**WHAT NEEDS TO BE DONE**
An exact transcription of the lines below, from the first through the one containing "(1031, 77) none", is the only output wanted.
═════ DATASET EXTRACT ═════
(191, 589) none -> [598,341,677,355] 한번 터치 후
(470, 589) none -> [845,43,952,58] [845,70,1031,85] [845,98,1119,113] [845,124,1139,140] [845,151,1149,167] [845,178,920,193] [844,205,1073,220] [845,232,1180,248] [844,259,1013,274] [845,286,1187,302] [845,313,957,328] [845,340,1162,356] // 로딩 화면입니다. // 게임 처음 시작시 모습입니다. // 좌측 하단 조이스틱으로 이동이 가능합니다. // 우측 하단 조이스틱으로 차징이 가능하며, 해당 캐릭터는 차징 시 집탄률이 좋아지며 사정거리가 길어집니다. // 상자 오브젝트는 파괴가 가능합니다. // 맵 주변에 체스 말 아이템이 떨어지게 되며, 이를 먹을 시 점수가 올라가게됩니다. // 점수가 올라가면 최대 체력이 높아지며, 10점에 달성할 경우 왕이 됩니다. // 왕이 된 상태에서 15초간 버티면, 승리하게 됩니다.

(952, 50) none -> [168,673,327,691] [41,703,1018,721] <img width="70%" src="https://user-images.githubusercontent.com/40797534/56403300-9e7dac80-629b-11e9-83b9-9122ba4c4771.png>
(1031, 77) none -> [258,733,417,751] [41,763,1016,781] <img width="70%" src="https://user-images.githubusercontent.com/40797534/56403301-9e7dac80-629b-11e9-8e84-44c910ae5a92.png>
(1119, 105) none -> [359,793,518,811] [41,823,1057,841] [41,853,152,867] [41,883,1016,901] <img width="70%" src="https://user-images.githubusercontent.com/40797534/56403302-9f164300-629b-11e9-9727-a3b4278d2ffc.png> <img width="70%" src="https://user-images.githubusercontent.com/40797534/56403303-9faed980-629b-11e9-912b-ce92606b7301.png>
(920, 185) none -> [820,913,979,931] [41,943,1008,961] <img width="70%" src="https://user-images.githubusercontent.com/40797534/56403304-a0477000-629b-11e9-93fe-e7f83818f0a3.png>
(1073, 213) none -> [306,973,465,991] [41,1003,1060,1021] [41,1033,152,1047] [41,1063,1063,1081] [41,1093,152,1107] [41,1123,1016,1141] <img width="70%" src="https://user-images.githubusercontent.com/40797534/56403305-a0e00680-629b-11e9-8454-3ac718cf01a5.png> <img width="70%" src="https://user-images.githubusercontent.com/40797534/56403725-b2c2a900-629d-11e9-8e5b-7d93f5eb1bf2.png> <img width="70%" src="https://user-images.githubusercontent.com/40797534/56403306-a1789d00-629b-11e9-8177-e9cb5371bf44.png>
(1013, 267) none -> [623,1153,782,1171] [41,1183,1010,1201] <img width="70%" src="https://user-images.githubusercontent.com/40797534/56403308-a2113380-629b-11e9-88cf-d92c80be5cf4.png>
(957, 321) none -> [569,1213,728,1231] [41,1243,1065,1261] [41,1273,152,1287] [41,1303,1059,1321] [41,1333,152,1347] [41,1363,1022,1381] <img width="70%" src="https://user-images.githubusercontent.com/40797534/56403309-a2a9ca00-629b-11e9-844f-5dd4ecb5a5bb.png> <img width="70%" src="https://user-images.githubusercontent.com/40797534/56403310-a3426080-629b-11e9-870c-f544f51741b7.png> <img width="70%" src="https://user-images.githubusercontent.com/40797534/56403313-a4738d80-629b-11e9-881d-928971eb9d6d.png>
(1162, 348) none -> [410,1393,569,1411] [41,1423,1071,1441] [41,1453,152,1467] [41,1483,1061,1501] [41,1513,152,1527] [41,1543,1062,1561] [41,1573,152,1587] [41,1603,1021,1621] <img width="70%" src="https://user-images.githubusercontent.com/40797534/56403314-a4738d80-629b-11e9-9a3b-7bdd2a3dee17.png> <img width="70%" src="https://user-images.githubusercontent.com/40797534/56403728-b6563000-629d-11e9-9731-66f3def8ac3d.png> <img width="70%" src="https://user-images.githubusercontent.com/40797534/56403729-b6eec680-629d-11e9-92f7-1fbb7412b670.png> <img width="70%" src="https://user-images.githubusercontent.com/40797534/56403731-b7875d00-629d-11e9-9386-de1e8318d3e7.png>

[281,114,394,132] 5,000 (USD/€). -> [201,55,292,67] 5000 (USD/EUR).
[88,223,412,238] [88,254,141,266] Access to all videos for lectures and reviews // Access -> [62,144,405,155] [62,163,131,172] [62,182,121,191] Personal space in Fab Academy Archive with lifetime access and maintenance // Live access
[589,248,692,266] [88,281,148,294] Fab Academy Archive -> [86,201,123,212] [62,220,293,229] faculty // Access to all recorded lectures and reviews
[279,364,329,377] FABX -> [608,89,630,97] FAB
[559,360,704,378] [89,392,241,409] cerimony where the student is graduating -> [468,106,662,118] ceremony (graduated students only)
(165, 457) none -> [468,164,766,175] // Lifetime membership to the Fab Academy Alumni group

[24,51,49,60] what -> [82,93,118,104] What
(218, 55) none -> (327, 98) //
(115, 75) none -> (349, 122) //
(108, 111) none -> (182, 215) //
═════
**EXERCISE RESPONSE**
(191, 589) none -> [598,341,677,355] 한번 터치 후
(470, 589) none -> [845,43,952,58] [845,70,1031,85] [845,98,1119,113] [845,124,1139,140] [845,151,1149,167] [845,178,920,193] [844,205,1073,220] [845,232,1180,248] [844,259,1013,274] [845,286,1187,302] [845,313,957,328] [845,340,1162,356] // 로딩 화면입니다. // 게임 처음 시작시 모습입니다. // 좌측 하단 조이스틱으로 이동이 가능합니다. // 우측 하단 조이스틱으로 차징이 가능하며, 해당 캐릭터는 차징 시 집탄률이 좋아지며 사정거리가 길어집니다. // 상자 오브젝트는 파괴가 가능합니다. // 맵 주변에 체스 말 아이템이 떨어지게 되며, 이를 먹을 시 점수가 올라가게됩니다. // 점수가 올라가면 최대 체력이 높아지며, 10점에 달성할 경우 왕이 됩니다. // 왕이 된 상태에서 15초간 버티면, 승리하게 됩니다.

(952, 50) none -> [168,673,327,691] [41,703,1018,721] <img width="70%" src="https://user-images.githubusercontent.com/40797534/56403300-9e7dac80-629b-11e9-83b9-9122ba4c4771.png>
(1031, 77) none -> [258,733,417,751] [41,763,1016,781] <img width="70%" src="https://user-images.githubusercontent.com/40797534/56403301-9e7dac80-629b-11e9-8e84-44c910ae5a92.png>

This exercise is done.